Di ufficiale ancora non c’è ancora nulla, e la decisione definitiva è attesa per la fine di gennaio. Maria Grazia Ciambellotti, dirigente al Livi-Brunelleschi, spera in un ripensamento del governo: "Vorrei capire la differenza rispetto all’anno scorso quando fu organizzato un orale ricco e strutturato, non trovo ragione sul perché non si possa effettuare anche uno scritto. Le condizioni di sicurezza per essere presenti nella scuola ci sono. Prevedere soltanto una prova orale non è una scelta parziale: alcuni studenti sono in difficoltà nelle interrogazioni, mentre con lo scritto avrebbero la possibilità di compensare. Chi è bravo non ha problemi con una o con tre prove, ma in questo momento penso ai ragazzi che hanno difficoltà di apprendimento: con orale e scritto potrebbero compensare le carenze cosa impossibile se offriamo loro una sola possibilità. Avere l’una e altra prova permetterebbe anche ai docenti di avere un quadro completo del ragazzo".

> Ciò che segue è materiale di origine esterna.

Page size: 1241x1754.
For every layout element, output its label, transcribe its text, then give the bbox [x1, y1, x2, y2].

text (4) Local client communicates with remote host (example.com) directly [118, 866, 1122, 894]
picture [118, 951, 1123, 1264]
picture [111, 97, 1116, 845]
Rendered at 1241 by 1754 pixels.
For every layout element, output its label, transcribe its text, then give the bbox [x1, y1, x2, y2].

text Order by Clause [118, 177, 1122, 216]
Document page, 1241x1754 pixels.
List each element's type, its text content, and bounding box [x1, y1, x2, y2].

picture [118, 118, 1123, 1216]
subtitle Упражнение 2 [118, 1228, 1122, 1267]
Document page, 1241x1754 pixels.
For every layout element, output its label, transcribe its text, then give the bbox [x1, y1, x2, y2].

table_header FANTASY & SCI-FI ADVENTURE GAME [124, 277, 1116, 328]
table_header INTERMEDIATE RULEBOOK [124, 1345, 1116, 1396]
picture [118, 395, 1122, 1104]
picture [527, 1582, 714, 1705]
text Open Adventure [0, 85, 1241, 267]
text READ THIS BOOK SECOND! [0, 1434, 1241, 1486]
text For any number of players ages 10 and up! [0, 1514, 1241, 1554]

L’emergenza è tutt’altro che passata evidenza Stefano Pollini, preside del Gramsci-Keynes: "Ci sono tante classi in quarantena, ragazzi in isolamento e inoltre non credo che abbandoneremo presto la didattica a distanza al 50%. Non credo sia possibile pensare a una maturità classica con prove scritte e orali". Pollini ne è convinto, come una parte dei suoi colleghi: "L’esame con la sola prova orale è stato già sperimentato lo scorso anno e il giudizio fu positivo, i ragazzi hanno dato segno di maturità affrontando un esame complesso che rendesse conto dei cinque anni di studio". Non è d’accordo Mariella Carlotti, preside del Conservatorio San Niccolò: "L’esame con una prova scritta e un orale dà una visione più compiuta del ragazzo, prevedere solo un’interrogazione semplifica il percorso fin da adesso: se uno studente sa di non dover fare il compito di matematica e fisica non metterà lo stesso impegno nello studio. Trovo questa scelta paragonabile a dei genitori che si sentono in colpa e fanno i regali ai figli perché sanno di non avergli dato quello che dovevano: ecco, mi sembra quello che è accaduto con la scuola". Il dibattito è sempre più aperto.